_SUPPLIED TEXT_
Tyras, Bismarck’s Great Dane

Almost for 60 years, Otto von Bismarck owned Great Danes, starting with the first dog he got when he lived with his parents in Kniephof. Perhaps none of them was as famous as “Tyras.”

The dog was well known in diplomatic circles for having nearly sparked an international incident.  On the occasion that Bismarck was having an animated conversation with the Russian Prime Minister Alexander Gortschakoff, the dog, lying on a nearby rug, only knew that the wild finger gestures aimed at his owner seemed highly aggressive. Tyras did what loyal dogs do. He jumped on the Russian and threw him onto the ground to protect his master.

Or did he? More on that later. Gortschakoff was clearly shaken, but not bitten, and mercifully, there was no political fallout from the incident. Tryas however, earned a name for himself as Bismarck’s most famous (or infamous) Ulmer Dogge.

Ulmer Dogge? We digress for a paragraph or two.

“Ulmer Dogge” was one of several names by which today’s Great Dane was once known. Indeed, few other breeds have had a name that has caused so much confusion. Until the mid 1800s, the breed was known by old names as well as what it was called in local areas were breeders lived. These names included Fanghunde, German Boarhound, Grand Danois, Hatzrüden, the Danish Doggen (so named by breeders in northern Germany) and Deutsche Dogge (as it was called by breeders in Württemberg), Dogue Allemand, German Mastiff, Tigerdogge, Saupacker, Ulmer Dogge, and even the Bismarckdogge (though Bismarck, himself, renamed the breed “Reichhund” around 1878).

_DATA SUPPLIED_

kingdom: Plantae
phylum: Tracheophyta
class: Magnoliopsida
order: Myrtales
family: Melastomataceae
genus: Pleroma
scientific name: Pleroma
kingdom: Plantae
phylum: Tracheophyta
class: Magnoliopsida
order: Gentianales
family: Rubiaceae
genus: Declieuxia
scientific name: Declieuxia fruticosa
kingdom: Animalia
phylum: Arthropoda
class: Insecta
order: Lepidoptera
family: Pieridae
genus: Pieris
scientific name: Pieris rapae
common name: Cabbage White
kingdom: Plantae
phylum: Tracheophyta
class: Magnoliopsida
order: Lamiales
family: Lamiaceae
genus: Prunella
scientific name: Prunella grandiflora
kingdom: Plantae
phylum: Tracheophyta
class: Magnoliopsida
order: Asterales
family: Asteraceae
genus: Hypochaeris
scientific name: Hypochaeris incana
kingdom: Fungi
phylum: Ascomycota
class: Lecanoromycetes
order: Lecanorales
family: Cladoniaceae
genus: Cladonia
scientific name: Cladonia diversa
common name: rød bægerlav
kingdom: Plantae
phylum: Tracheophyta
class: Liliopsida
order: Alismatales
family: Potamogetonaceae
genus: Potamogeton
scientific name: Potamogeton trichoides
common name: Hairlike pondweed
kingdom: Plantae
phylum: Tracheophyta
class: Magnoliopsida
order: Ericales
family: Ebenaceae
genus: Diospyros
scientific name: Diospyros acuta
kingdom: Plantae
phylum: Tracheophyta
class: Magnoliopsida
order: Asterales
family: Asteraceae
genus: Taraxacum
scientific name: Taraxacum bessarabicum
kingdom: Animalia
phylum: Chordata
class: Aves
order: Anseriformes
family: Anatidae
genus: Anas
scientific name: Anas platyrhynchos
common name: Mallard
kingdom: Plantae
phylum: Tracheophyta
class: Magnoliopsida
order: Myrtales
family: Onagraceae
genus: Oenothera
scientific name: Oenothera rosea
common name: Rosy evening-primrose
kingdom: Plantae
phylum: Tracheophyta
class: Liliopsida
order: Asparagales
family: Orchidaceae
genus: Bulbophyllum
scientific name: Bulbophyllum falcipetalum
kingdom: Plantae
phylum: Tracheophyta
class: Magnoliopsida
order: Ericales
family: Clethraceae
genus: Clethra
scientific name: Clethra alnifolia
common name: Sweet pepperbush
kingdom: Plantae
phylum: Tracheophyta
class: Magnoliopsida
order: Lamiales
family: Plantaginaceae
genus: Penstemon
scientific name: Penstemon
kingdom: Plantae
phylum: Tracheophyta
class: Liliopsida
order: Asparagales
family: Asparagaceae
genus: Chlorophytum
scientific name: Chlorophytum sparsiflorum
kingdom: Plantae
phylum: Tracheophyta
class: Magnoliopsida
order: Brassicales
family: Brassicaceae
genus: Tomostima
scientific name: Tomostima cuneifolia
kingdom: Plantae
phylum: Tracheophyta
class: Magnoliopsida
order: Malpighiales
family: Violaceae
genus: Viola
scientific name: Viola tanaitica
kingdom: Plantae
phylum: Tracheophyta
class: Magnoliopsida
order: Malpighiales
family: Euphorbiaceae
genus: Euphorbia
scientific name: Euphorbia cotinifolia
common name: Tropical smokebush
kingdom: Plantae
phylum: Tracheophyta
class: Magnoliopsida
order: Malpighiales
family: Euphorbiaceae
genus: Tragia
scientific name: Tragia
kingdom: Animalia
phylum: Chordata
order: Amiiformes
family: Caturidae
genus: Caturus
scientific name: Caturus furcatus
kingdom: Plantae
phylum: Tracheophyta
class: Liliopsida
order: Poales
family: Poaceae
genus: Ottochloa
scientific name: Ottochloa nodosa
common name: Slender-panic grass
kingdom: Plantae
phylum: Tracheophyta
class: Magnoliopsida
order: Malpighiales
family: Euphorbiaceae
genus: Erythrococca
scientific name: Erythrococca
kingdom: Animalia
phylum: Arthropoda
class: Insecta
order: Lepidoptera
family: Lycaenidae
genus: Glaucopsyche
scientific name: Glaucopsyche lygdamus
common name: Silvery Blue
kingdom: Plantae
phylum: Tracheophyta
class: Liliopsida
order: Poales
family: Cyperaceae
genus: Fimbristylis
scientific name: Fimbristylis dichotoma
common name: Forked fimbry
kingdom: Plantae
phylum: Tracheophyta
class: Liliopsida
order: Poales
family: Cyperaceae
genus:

_WHAT IS ASKED_
1/ Reproduce a stretch of the Tyras passage word for word, beginning at the words "The dog was" and stopping after "paragraph or two.".
2/ Write what comes next in the Tyras passage, picking up after its last sentence.
You won't need the records for any of this.

_OUTPUTS FOR THE TASKS_
1/
The dog was well known in diplomatic circles for having nearly sparked an international incident.  On the occasion that Bismarck was having an animated conversation with the Russian Prime Minister Alexander Gortschakoff, the dog, lying on a nearby rug, only knew that the wild finger gestures aimed at his owner seemed highly aggressive. Tyras did what loyal dogs do. He jumped on the Russian and threw him onto the ground to protect his master.

Or did he? More on that later. Gortschakoff was clearly shaken, but not bitten, and mercifully, there was no political fallout from the incident. Tryas however, earned a name for himself as Bismarck’s most famous (or infamous) Ulmer Dogge.

Ulmer Dogge? We digress for a paragraph or two.

2/
When the first German dog show took place in 1863, the Great Dane was there, but eight of the dogs were registered as Danish Doggen, seven of them as Ulmer Doggen, and they were judged separately. In 1876, a group of judges expressed their sentiments that this divide was untenable since it was clear that these dogs were all the same breed. They suggested that the dogs, regardless of color,  be united as the same breed to be known as “Deutsche Dogge.”  You can read more here about the Great Name Debate for the Great Dane here, because we return to Tyras.

Tyras’ “encounter” with the Russian chancellor at the Congress of Berlin was conveyed to be public in different ways: In some accounts, Gortschakoff lost his balance after raising his arm at Bismarck to make a point and tipped over, Tyras simply running over to investigate. The satirical German magazine, Kladderadatsch, however, splashed a front-page poem entitled, “An den Reichshund” (To the Dog of the Empire) on its publication describing the dog as having ripped Gortschakoff’s pants.  In the end, it hardly mattered. Either way, Tyras was now famous.

When Tyras died in 1889, he became the only dog of his era whose death announcement was cabled round the world. After Tyras’ passing, Emperor Wilhelm II gave Bismarck “Tyras II” – another Great Dane – for his birthday. This, too, made news.

As for that first Great Dane Bismarck had when he lived with his parents?  The same dog went with Bismarck to the University of Göttingen where, it is said, the dog made a name for itself by scaring the headmaster silly. It seems that when Bismarck threw an empty bottle out a window and was caught, he took his large dog along to the principal’s office as an intimidation tactic. Given that the poor man hid behind an easy chair until the dog was removed, it worked., but only so far. Bismarck was punished for the bottle incident, but he was also fined for having taken the dog to the principal’s office.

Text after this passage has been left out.